Air Passenger Loads Return to 70% of Full Strength in China

Passenger loads at China’s top three airlines are rebounding as travel picks up again, boosted by people flying back to their hometowns for the Lunar New Year holidays and celebrating the chance to reunite with families and friends after nearly three years of Covid restrictions.

(Bloomberg) — Passenger loads at China’s top three airlines are rebounding as travel picks up again, boosted by people flying back to their hometowns for the Lunar New Year holidays and celebrating the chance to reunite with families and friends after nearly three years of Covid restrictions.

China Southern Airlines Co. filled 72.7% of its seats in January, the highest passenger load factor among the trio, exchange filings show. That was up from 63% a year ago. Air China Ltd. was next, with a passenger load factor of 69.9% for the month, followed by China Eastern Airlines Corp., at 68.3%.

Passenger load factor is the percentage of seats that have been filled on a plane, and is an indicator of profitability.
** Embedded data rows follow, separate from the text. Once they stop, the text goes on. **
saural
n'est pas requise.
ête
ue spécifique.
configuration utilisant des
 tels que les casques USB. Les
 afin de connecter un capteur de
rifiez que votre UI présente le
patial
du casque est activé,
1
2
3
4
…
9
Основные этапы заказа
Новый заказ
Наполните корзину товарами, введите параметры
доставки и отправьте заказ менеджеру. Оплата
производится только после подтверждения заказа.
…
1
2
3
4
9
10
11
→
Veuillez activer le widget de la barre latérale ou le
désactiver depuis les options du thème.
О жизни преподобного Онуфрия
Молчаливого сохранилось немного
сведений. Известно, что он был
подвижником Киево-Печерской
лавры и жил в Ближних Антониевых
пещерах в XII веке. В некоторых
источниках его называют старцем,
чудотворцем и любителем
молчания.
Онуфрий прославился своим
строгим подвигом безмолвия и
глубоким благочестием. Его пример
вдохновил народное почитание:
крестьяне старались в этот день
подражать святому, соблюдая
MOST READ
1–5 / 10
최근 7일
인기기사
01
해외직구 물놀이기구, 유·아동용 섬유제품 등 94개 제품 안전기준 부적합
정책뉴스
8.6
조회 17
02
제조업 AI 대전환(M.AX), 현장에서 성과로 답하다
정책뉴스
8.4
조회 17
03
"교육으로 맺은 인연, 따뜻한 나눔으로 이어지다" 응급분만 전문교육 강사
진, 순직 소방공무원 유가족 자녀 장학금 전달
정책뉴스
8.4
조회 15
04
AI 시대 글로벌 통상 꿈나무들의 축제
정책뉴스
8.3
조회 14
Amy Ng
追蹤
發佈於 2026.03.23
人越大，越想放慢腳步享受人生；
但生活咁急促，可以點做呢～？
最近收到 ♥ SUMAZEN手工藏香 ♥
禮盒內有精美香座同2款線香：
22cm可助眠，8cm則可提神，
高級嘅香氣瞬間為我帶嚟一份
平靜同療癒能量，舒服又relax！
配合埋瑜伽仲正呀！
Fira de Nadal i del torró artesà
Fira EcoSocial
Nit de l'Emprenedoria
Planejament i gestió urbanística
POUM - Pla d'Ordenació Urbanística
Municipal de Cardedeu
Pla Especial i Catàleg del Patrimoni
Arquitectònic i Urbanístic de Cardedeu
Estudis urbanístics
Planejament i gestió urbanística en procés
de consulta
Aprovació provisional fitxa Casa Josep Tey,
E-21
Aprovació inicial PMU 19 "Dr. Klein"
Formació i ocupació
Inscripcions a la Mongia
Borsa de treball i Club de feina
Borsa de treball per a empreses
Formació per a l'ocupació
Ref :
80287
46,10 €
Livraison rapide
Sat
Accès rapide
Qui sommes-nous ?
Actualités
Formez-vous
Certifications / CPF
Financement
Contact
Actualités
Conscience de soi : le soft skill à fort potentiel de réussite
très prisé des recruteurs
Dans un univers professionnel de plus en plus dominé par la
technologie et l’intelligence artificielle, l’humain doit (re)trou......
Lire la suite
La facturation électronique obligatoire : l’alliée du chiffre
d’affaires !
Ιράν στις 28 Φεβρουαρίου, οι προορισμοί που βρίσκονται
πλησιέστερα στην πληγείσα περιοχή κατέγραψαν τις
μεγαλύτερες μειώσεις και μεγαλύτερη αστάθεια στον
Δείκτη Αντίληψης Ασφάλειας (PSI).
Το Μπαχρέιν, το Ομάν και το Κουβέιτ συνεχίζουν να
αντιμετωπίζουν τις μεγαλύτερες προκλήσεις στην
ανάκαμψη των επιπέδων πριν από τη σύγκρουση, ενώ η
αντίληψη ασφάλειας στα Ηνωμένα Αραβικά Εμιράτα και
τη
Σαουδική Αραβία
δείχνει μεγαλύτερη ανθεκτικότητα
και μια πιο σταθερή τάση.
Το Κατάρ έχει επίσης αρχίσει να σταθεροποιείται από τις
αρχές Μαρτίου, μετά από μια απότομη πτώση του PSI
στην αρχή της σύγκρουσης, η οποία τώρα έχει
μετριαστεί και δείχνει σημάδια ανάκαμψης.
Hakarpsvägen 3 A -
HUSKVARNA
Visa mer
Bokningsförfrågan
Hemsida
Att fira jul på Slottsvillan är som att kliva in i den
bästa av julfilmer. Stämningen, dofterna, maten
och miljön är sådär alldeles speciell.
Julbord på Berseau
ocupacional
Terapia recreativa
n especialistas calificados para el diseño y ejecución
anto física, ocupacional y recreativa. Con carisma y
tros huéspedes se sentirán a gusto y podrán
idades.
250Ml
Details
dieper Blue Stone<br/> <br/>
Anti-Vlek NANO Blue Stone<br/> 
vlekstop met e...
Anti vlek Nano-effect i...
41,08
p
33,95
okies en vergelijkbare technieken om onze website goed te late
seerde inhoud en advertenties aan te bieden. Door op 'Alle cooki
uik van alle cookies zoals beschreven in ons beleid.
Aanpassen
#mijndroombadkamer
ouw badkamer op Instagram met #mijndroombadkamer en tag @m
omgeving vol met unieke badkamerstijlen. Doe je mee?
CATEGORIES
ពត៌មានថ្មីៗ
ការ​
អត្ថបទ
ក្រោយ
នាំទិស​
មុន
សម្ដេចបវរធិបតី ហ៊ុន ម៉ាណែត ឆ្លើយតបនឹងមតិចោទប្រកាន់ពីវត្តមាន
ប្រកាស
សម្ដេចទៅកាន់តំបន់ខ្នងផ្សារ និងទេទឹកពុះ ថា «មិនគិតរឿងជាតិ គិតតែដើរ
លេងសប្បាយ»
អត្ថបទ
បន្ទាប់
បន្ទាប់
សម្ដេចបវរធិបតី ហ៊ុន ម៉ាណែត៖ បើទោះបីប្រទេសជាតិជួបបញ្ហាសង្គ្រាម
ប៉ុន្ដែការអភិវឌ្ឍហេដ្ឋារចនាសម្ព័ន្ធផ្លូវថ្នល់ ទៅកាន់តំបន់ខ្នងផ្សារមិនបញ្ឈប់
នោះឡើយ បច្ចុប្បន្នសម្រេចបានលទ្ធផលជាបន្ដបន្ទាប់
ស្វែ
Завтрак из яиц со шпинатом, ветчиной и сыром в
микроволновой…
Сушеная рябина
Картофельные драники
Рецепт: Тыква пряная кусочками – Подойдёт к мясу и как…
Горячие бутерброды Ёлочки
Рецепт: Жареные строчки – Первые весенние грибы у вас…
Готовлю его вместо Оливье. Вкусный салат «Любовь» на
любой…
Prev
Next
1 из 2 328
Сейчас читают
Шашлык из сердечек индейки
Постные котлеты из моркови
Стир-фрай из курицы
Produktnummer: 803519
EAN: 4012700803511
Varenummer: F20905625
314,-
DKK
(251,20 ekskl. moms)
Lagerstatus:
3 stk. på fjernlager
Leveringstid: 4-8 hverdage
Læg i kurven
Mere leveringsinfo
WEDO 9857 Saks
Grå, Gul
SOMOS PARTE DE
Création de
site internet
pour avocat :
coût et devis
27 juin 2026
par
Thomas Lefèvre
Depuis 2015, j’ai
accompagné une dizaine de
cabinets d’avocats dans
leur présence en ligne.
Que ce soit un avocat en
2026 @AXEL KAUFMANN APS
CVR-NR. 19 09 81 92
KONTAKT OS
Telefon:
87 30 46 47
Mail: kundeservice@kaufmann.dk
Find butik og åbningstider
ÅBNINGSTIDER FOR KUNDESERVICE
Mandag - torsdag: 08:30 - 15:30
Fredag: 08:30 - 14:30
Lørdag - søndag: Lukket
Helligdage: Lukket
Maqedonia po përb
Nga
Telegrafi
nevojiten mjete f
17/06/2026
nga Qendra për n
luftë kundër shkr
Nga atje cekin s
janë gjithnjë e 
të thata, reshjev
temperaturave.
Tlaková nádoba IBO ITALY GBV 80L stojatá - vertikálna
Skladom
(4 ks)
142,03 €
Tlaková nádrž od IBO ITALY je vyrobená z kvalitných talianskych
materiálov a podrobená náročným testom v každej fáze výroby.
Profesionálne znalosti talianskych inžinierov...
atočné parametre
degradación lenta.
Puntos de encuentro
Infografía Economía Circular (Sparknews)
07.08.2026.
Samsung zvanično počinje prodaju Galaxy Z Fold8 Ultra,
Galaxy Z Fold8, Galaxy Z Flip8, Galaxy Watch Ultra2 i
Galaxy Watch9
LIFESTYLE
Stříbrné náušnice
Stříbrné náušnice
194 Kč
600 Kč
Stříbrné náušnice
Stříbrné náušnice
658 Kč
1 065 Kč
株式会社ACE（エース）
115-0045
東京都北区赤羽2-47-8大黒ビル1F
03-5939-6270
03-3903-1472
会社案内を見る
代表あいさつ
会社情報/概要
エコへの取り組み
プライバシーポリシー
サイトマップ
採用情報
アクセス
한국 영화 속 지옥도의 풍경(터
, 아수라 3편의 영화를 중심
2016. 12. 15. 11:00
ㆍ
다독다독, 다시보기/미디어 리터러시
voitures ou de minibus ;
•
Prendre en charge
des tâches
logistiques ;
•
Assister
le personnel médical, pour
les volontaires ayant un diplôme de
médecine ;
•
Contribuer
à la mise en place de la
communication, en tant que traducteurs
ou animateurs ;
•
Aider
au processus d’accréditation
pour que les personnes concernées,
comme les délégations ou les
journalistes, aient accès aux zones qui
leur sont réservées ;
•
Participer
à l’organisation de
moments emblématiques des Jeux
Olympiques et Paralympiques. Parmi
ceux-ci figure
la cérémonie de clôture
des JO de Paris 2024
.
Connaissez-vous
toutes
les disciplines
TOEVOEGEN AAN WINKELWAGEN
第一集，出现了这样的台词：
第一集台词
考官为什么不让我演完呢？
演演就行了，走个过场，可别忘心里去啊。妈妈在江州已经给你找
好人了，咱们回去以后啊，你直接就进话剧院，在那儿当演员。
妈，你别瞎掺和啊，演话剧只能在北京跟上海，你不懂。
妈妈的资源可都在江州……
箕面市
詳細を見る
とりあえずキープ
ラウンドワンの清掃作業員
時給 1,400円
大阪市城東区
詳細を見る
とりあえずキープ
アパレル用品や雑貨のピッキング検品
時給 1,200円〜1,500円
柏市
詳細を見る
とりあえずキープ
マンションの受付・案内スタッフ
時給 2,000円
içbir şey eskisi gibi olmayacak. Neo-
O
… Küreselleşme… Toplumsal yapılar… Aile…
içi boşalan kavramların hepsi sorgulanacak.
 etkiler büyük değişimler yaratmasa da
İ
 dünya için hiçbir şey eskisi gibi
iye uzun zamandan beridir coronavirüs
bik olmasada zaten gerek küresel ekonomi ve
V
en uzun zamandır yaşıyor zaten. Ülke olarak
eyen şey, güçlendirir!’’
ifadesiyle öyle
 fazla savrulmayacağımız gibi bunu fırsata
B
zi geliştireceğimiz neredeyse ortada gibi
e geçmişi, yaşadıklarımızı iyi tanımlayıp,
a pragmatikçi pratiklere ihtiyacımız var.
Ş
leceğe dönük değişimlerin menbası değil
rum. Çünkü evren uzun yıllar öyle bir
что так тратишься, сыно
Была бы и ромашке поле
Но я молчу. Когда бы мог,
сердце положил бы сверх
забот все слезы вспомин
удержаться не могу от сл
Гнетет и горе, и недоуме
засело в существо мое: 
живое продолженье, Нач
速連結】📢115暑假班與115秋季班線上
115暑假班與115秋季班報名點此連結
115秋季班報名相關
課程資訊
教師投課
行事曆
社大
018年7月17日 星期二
The nation’s largest three carriers lost 190 billion yuan ($27.7 billion) over the last three years as Covid upended travel, company filings showed last month. Losses accelerated in 2022, when authorities persisted with lockdowns and mandatory quarantine to contain the virus, even as the rest of the world moved on and reopened.

In addition to the disruption caused by the pandemic, the Chinese airlines have said they were affected by high oil prices and a weaker yuan, which dropped about 8% against the dollar last year.

Caixin recently said that several state-owned airlines had been criticized by Beijing for offering cut-price tickets in order to fill seats. The Civil Aviation Administration of China, which denied that charge, has in the past imposed restrictions on cheap tickets, saying in 2021 it wanted to avoid malicious competition that may cause “cabbage prices”.

A CAAC official said last month that China expects the number of international flights to rebound to between 15% and 25% of levels before the pandemic by the end of March.

The recovery in international flights is slower than for domestic services due to the longer time needed by airlines to arrange capacity and restart routes, and the reluctance of some people to travel abroad, the CAAC official Liang Nan said.

International flight passenger traffic improved in January, the Shanghai Securities News reported Thursday. As of Feb. 6, for example, China Eastern was operating 52 international routes with 302 flights weekly. That will rise to 60 routes and 410 weekly flights by Feb. 28.

In a briefing Thursday, CAAC Deputy Director Wu Shijie said passenger traffic in January was 74.5% of the level in the same month of 2019, while airfreight volume stood at 72.9%. There were 55.2 million air passenger trips from Jan. 7 to Feb. 15, covering the Lunar New Year period, up 39% from the same time last year and at 76% of 2019’s level. 

(Updates with January statistics from CAAC briefing in final paragraph.)